In most circumstances, a combination of medication, psychotherapy, and lifestyle management can keep bipolar disorder under control. But sometimes, more help is needed and hospitalization may be necessary.
Hospitalization is considered an emergency option in bipolar disorder care. It becomes necessary in extreme cases where the disorder is causing someone to be an immediate threat to themselves or others. It may also be used when medications need monitoring or adjustment.
Warning signs that hospitalization may be necessary include:
- exhibitions of extreme or dangerous behavior
- extended periods of behavior associated with mood swings which place the individual or others at risk
Hospitalization can last a few days to a few weeks, or longer, depending on the individual’s circumstances.
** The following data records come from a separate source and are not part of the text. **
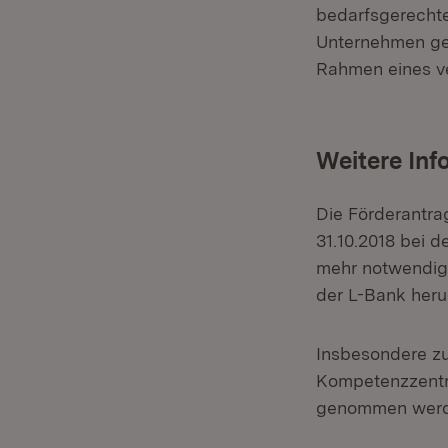
bedarfsgerechte
Unternehmen ge
Rahmen eines ve
Weitere Inf
Die Förderantra
31.10.2018 bei 
mehr notwendig.
der L-Bank her
Insbesondere z
Kompetenzzentr
genommen werd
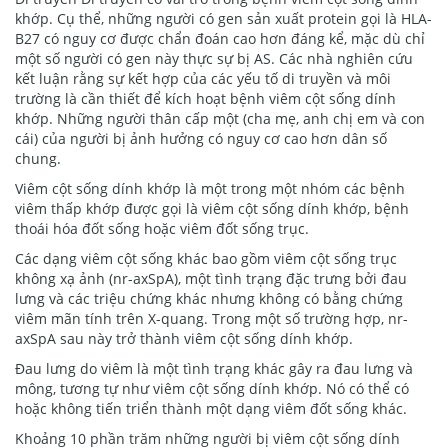
khớp. Cụ thể, những người có gen sản xuất protein gọi là HLA-
B27 có nguy cơ được chẩn đoán cao hơn đáng kể, mặc dù chỉ
một số người có gen này thực sự bị AS. Các nhà nghiên cứu
kết luận rằng sự kết hợp của các yếu tố di truyền và môi
trường là cần thiết để kích hoạt bệnh viêm cột sống dính
khớp. Những người thân cấp một (cha mẹ, anh chị em và con
cái) của người bị ảnh hưởng có nguy cơ cao hơn dân số
chung.
Viêm cột sống dính khớp là một trong một nhóm các bệnh
viêm thấp khớp được gọi là viêm cột sống dính khớp, bệnh
thoái hóa đốt sống hoặc viêm đốt sống trục.
Các dạng viêm cột sống khác bao gồm viêm cột sống trục
không xạ ảnh (nr-axSpA), một tình trạng đặc trưng bởi đau
lưng và các triệu chứng khác nhưng không có bằng chứng
viêm mãn tính trên X-quang. Trong một số trường hợp, nr-
axSpA sau này trở thành viêm cột sống dính khớp.
Đau lưng do viêm là một tình trạng khác gây ra đau lưng và
mông, tương tự như viêm cột sống dính khớp. Nó có thể có
hoặc không tiến triển thành một dạng viêm đốt sống khác.
Khoảng 10 phần trăm những người bị viêm cột sống dính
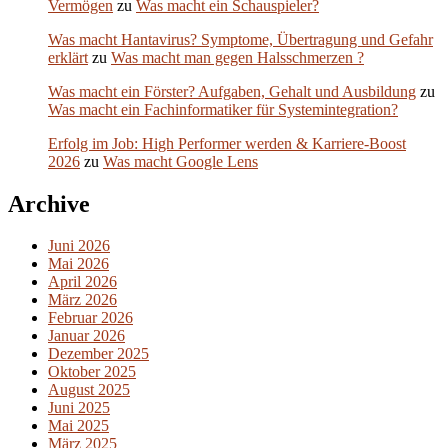
Vermögen
zu
Was macht ein Schauspieler?
Was macht Hantavirus? Symptome, Übertragung und Gefahr
erklärt
zu
Was macht man gegen Halsschmerzen ?
Was macht ein Förster? Aufgaben, Gehalt und Ausbildung
zu
Was macht ein Fachinformatiker für Systemintegration?
Erfolg im Job: High Performer werden & Karriere-Boost
2026
zu
Was macht Google Lens
Archive
Juni 2026
Mai 2026
April 2026
März 2026
Februar 2026
Januar 2026
Dezember 2025
Oktober 2025
August 2025
Juni 2025
Mai 2025
März 2025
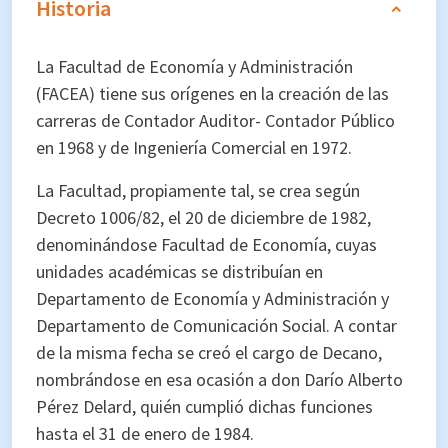
Historia
La Facultad de Economía y Administración
(FACEA) tiene sus orígenes en la creación de las
carreras de Contador Auditor- Contador Público
en 1968 y de Ingeniería Comercial en 1972.
La Facultad, propiamente tal, se crea según
Decreto 1006/82, el 20 de diciembre de 1982,
denominándose Facultad de Economía, cuyas
unidades académicas se distribuían en
Departamento de Economía y Administración y
Departamento de Comunicación Social. A contar
de la misma fecha se creó el cargo de Decano,
nombrándose en esa ocasión a don Darío Alberto
Pérez Delard, quién cumplió dichas funciones
hasta el 31 de enero de 1984.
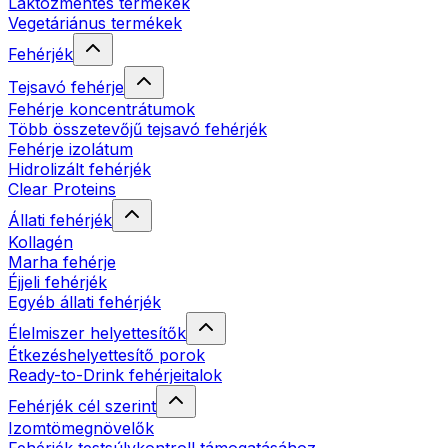
Laktózmentes termékek
Vegetáriánus termékek
Fehérjék
Tejsavó fehérje
Fehérje koncentrátumok
Több összetevőjű tejsavó fehérjék
Fehérje izolátum
Hidrolizált fehérjék
Clear Proteins
Állati fehérjék
Kollagén
Marha fehérje
Éjjeli fehérjék
Egyéb állati fehérjék
Élelmiszer helyettesítők
Étkezéshelyettesítő porok
Ready-to-Drink fehérjeitalok
Fehérjék cél szerint
Izomtömegnövelők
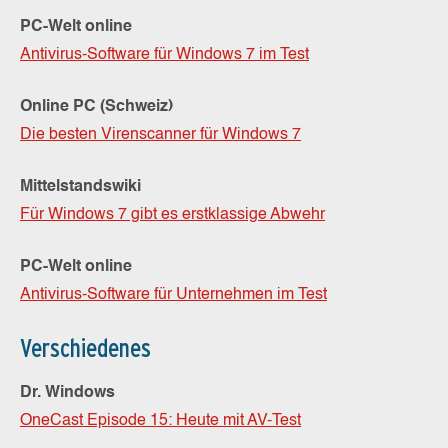
PC-Welt online
Antivirus-Software für Windows 7 im Test
Online PC (Schweiz)
Die besten Virenscanner für Windows 7
Mittelstandswiki
Für Windows 7 gibt es erstklassige Abwehr
PC-Welt online
Antivirus-Software für Unternehmen im Test
Verschiedenes
Dr. Windows
OneCast Episode 15: Heute mit AV-Test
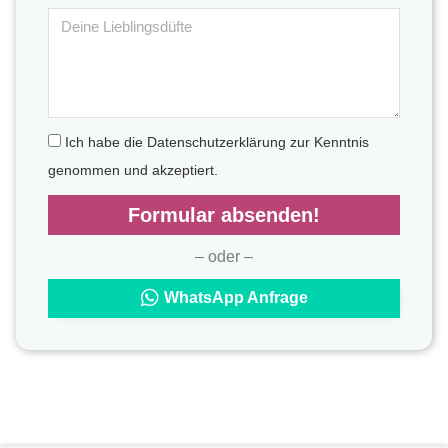
Ich habe die Datenschutzerklärung zur Kenntnis
genommen und akzeptiert.
Formular absenden!
– oder –
WhatsApp Anfrage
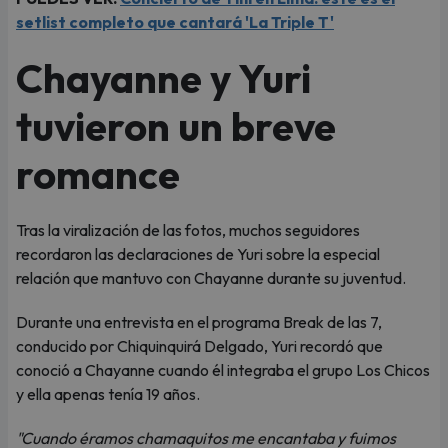
setlist completo que cantará 'La Triple T'
Chayanne y Yuri
tuvieron un breve
romance
Tras la viralización de las fotos, muchos seguidores
recordaron las declaraciones de Yuri sobre la especial
relación que mantuvo con Chayanne durante su juventud.
Durante una entrevista en el programa Break de las 7,
conducido por Chiquinquirá Delgado, Yuri recordó que
conoció a Chayanne cuando él integraba el grupo Los Chicos
y ella apenas tenía 19 años.
"Cuando éramos chamaquitos me encantaba y fuimos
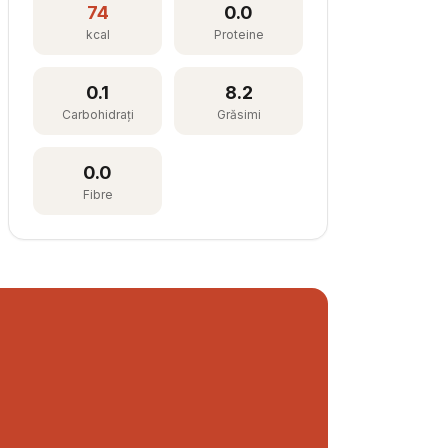
74
0.0
kcal
Proteine
0.1
8.2
Carbohidrați
Grăsimi
0.0
Fibre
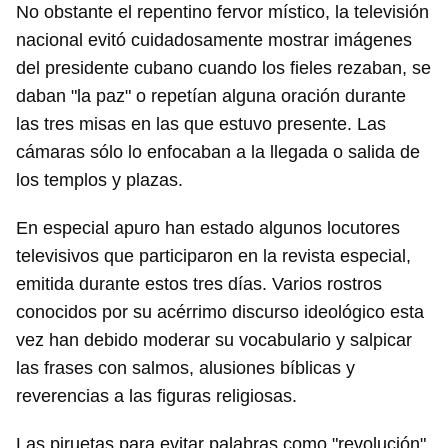
No obstante el repentino fervor místico, la televisión
nacional evitó cuidadosamente mostrar imágenes
del presidente cubano cuando los fieles rezaban, se
daban "la paz" o repetían alguna oración durante
las tres misas en las que estuvo presente. Las
cámaras sólo lo enfocaban a la llegada o salida de
los templos y plazas.
En especial apuro han estado algunos locutores
televisivos que participaron en la revista especial,
emitida durante estos tres días. Varios rostros
conocidos por su acérrimo discurso ideológico esta
vez han debido moderar su vocabulario y salpicar
las frases con salmos, alusiones bíblicas y
reverencias a las figuras religiosas.
Las piruetas para evitar palabras como "revolución",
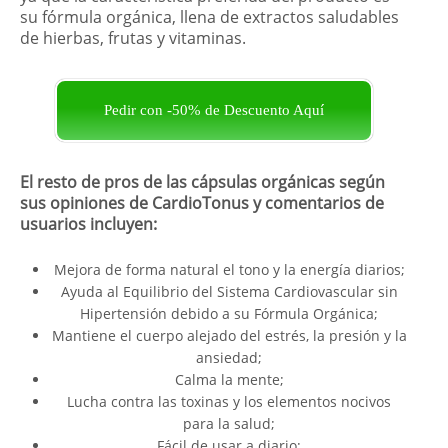
su fórmula orgánica, llena de extractos saludables
de hierbas, frutas y vitaminas.
Pedir con -50% de Descuento Aquí
El resto de pros de las cápsulas orgánicas según
sus opiniones de CardioTonus y comentarios de
usuarios incluyen:
Mejora de forma natural el tono y la energía diarios;
Ayuda al Equilibrio del Sistema Cardiovascular sin
Hipertensión debido a su Fórmula Orgánica;
Mantiene el cuerpo alejado del estrés, la presión y la
ansiedad;
Calma la mente;
Lucha contra las toxinas y los elementos nocivos
para la salud;
Fácil de usar a diario;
In his book “The Bipolar Handbook: Real-Life Questions with Up-to-Date Answers,” Dr. Wes Burgess says that if you’re wondering if hospitalization is necessary, it likely means it’s time to go. He also recommends discussing hospitalization with your healthcare providers and loved ones.
If you or a loved one has bipolar disorder, it’s a good idea to research nearby hospitals. Try to gather the following information:
- the applicable services available at the hospitals
- the contact information for the hospitals and how to get there
- the names of the primary care providers for bipolar disorder
- the list of treatments you or your loved one is receiving
Hospitalization can be an option for anyone who has bipolar disorder. It depends on the circumstances, but it’s often used for those considering suicide or harming other people, or for those behaviors that can result in serious bodily injury or death of the person or others around them. These thoughts or acts are likely to occur during the depression or mania stages.
If you think someone is at immediate risk of self-harm or hurting another person:
- Call 911 or your local emergency number.
- Stay with the person until help arrives.
- Remove any guns, knives, medications, or other things that may cause harm.
- Listen, but don’t judge, argue, threaten, or yell.
If you or someone you know is considering suicide, get help from a crisis or suicide prevention hotline. Try the National Suicide Prevention Lifeline at 800-273-8255.
There are no direct side effects to a hospital stay, but there may still be complications. Except for extreme cases, hospitalization must be a voluntary decision. In cases where the person is a clear and immediate danger to themselves or others, involuntary hospitalization can occur.
It may be challenging to get someone admitted to a hospital, even if they wish to go. The hospital may keep them for a shorter period than you think is necessary. In either case, if the hospital isn’t giving the care that’s needed, it may be time to try another hospital.
A severe bipolar episode can cause extreme or even dangerous behavior. This can include suicide attempts or threats against others. You should take this behavior seriously and take action immediately. If the situation seems out of control or about to get out of control, you may need to call the police for assistance.
Many hospitals can handle a wide range of mental health issues. To find out more, check with your primary care provider or the hospitals themselves. Some of these resources may help.
Hospitalization is considered an option for emergency situations in treatment for bipolar disorder. Be sure to create a plan ahead of time in case hospitalization becomes necessary. If a situation becomes unmanageable or dangerous, you may need to contact the police.